=== WORK REQUIRED ===
Could the data below be copied exactly, minus the pictures?

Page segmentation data
+++

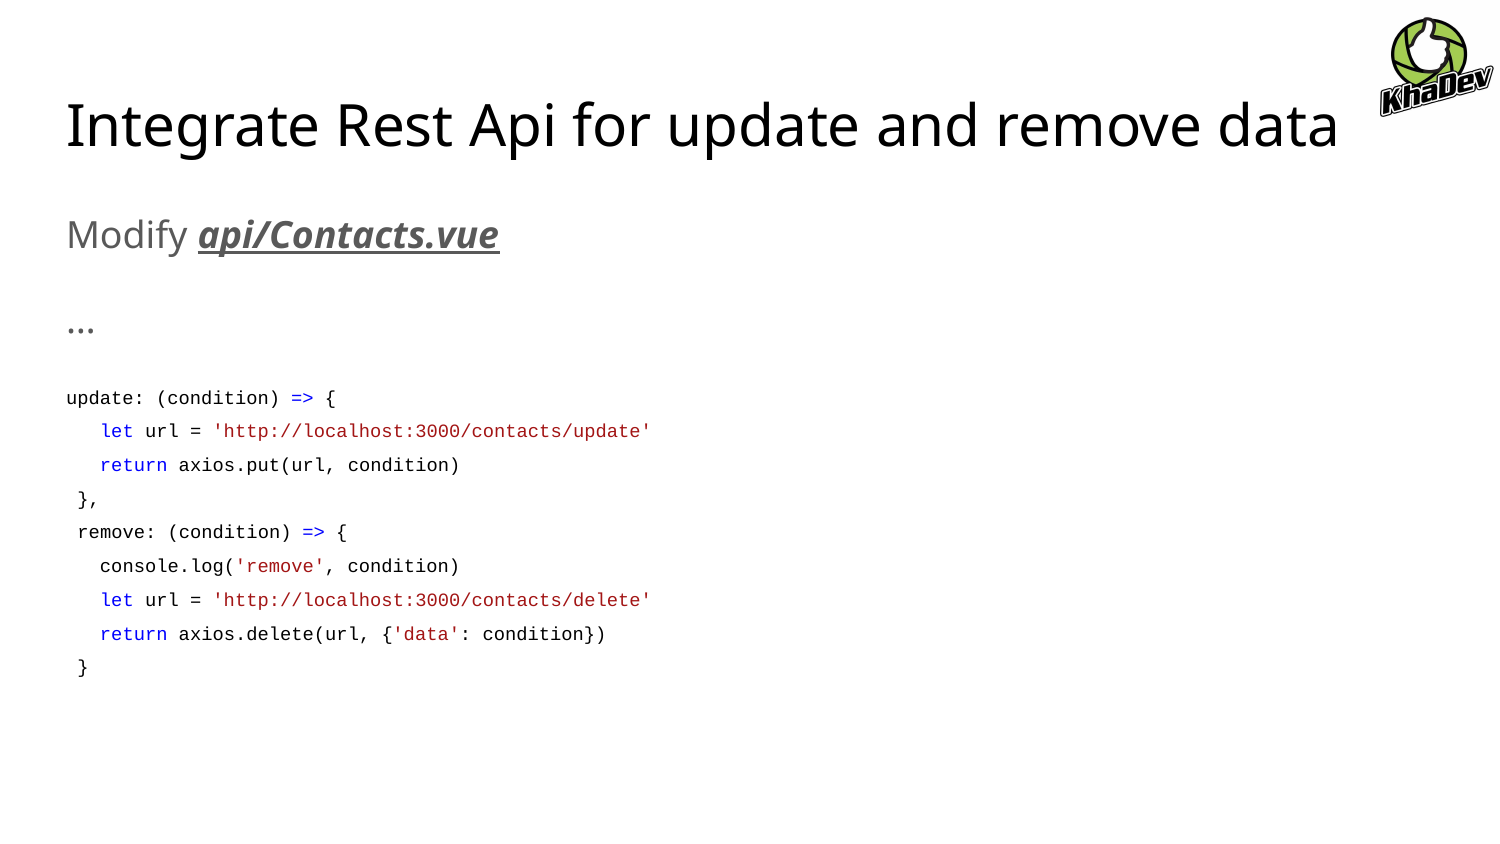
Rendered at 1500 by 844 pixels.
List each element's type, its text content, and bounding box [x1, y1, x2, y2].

list Modify api/Contacts.vue … update: (condition) => { let url = 'http://localhost:3000/contacts/update' return axios.put(url, condition) }, remove: (condition) => { console.log('remove', condition) let url = 'http://localhost:3000/contacts/delete' return axios.delete(url, {'data': condition}) } [51, 189, 1449, 750]
picture [1360, 0, 1500, 130]
title Integrate Rest Api for update and remove data [51, 72, 1449, 167]
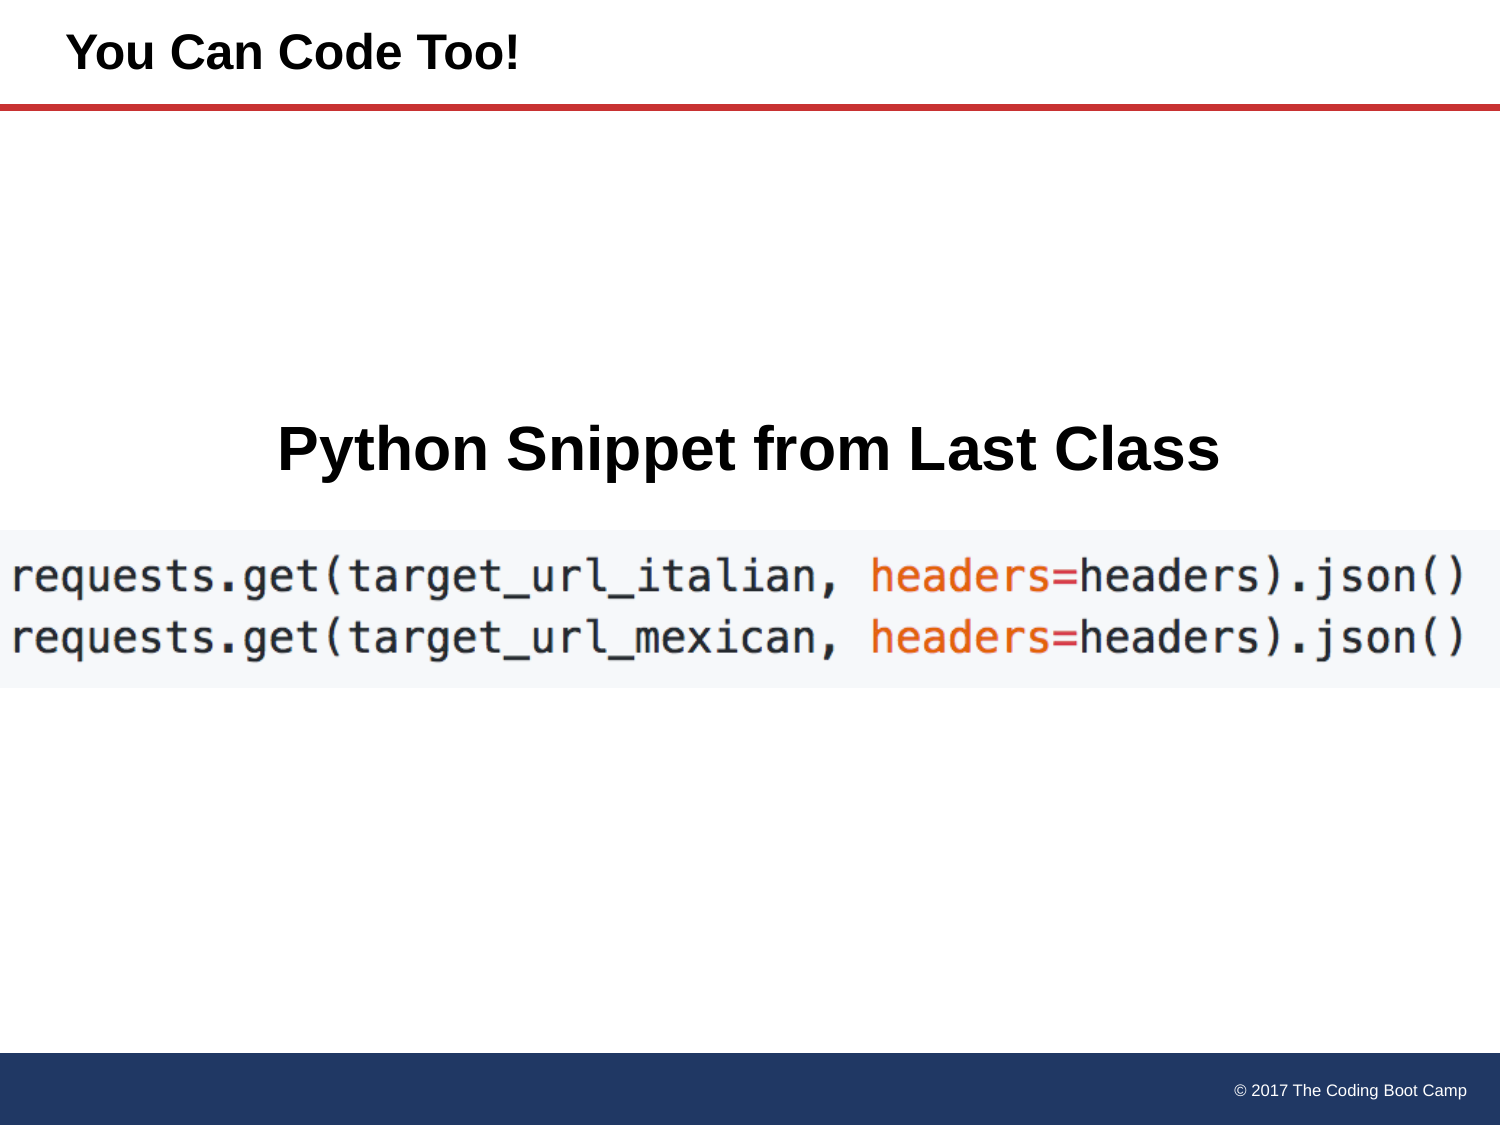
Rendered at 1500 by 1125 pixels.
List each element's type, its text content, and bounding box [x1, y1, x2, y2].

title You Can Code Too! [50, 0, 948, 108]
text_box Python Snippet from Last Class [24, 386, 1475, 514]
picture [0, 530, 1500, 688]
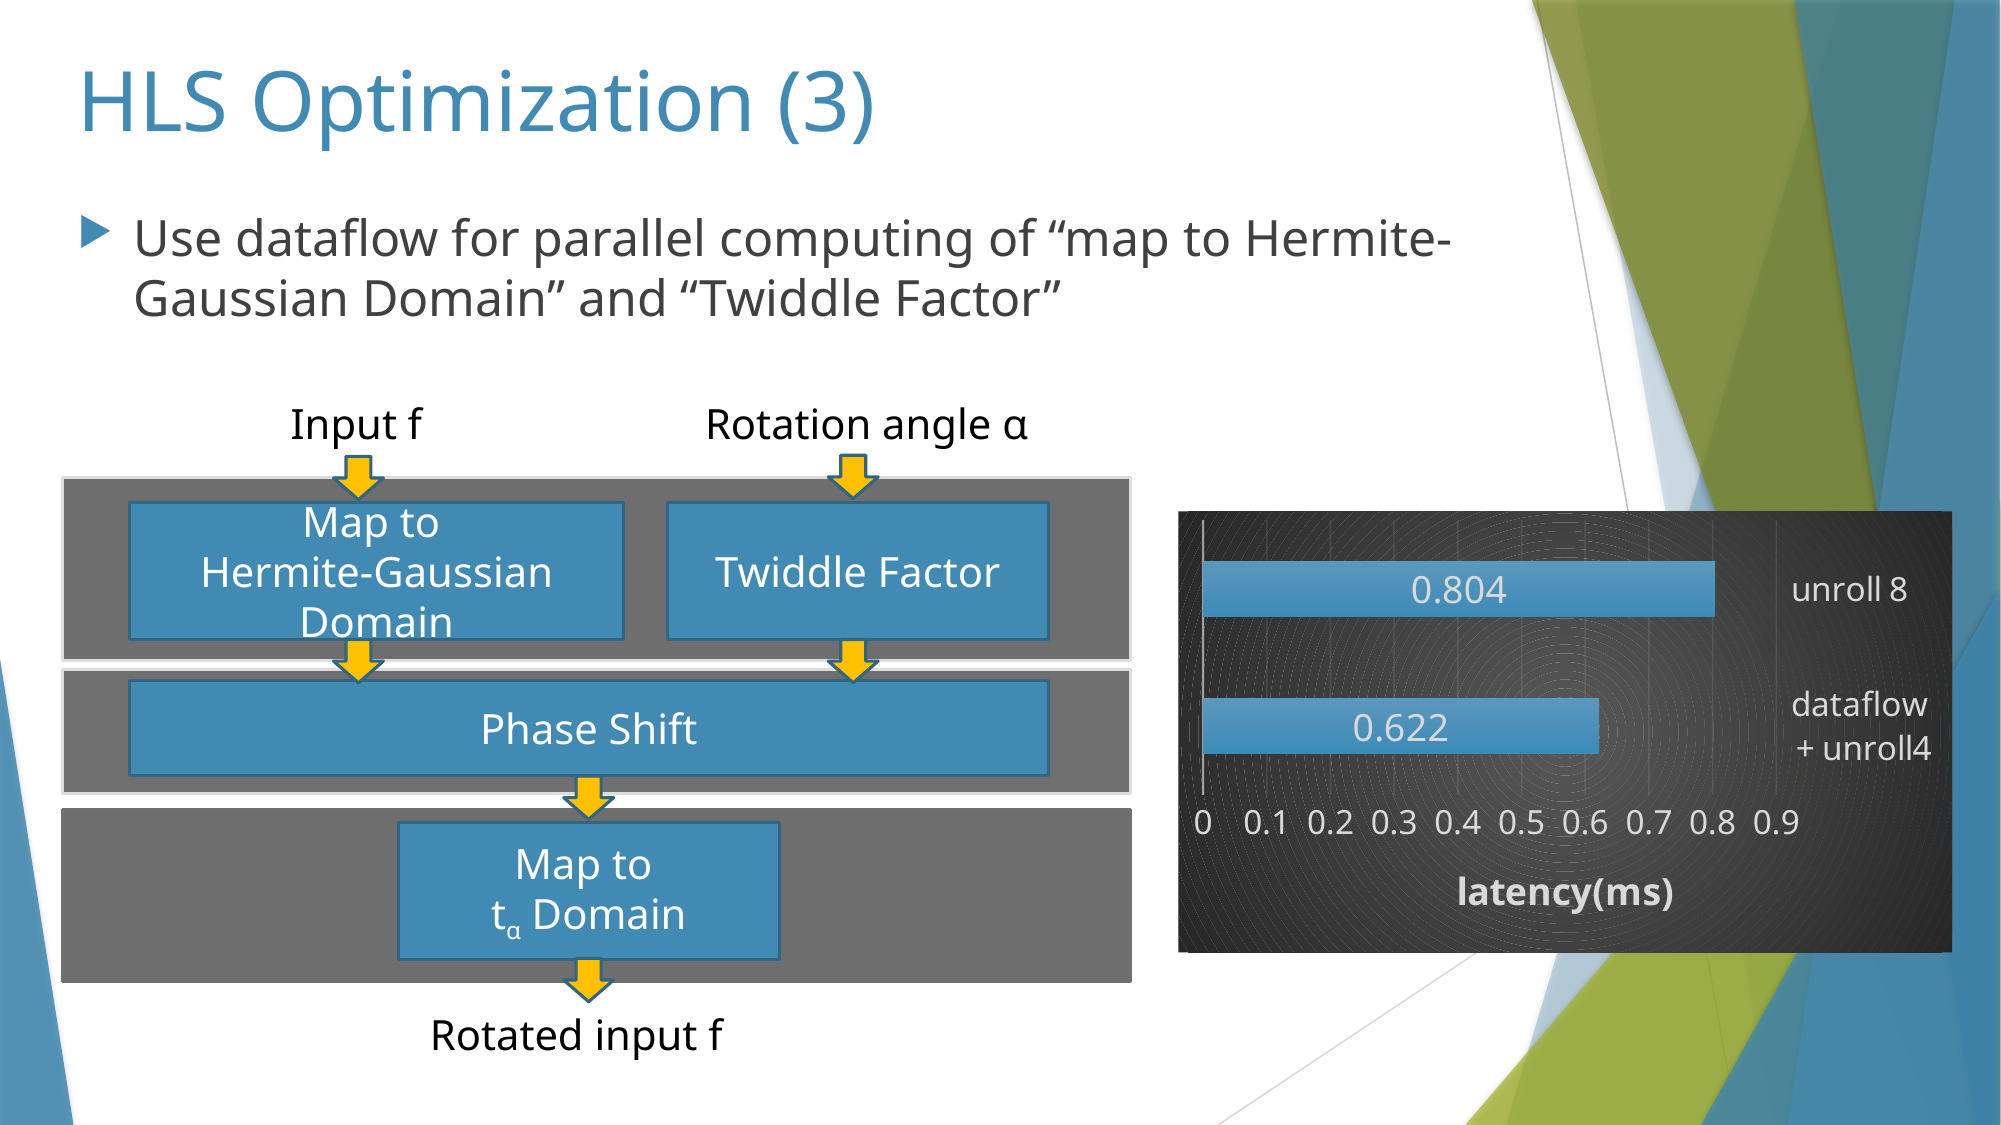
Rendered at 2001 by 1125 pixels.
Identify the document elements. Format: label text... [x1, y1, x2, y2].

list Use dataflow for parallel computing of “map to Hermite-Gaussian Domain” and “Twiddle Factor” [62, 199, 1473, 836]
chart [1177, 510, 1953, 953]
title HLS Optimization (3) [62, 40, 1473, 199]
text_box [62, 389, 1132, 1065]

+++

=== OUTPUT FOR THIS EXERCISE ===
Rendered at 1500 by 844 pixels.
List each element's type, its text content, and bounding box [x1, y1, x2, y2].

list Modify api/Contacts.vue … update: (condition) => { let url = 'http://localhost:3000/contacts/update' return axios.put(url, condition) }, remove: (condition) => { console.log('remove', condition) let url = 'http://localhost:3000/contacts/delete' return axios.delete(url, {'data': condition}) } [51, 189, 1449, 750]
picture [1360, 0, 1500, 130]
title Integrate Rest Api for update and remove data [51, 72, 1449, 167]
Rendered at 1500 by 1125 pixels.
List each element's type, its text content, and bounding box [x1, y1, x2, y2].

title You Can Code Too! [50, 0, 948, 108]
text_box Python Snippet from Last Class [24, 386, 1475, 514]
picture [0, 530, 1500, 688]
Rendered at 2001 by 1125 pixels.
Identify the document elements. Format: label text... [x1, y1, x2, y2].

list Use dataflow for parallel computing of “map to Hermite-Gaussian Domain” and “Twiddle Factor” [62, 199, 1473, 836]
chart [1177, 510, 1953, 953]
title HLS Optimization (3) [62, 40, 1473, 199]
text_box [62, 389, 1132, 1065]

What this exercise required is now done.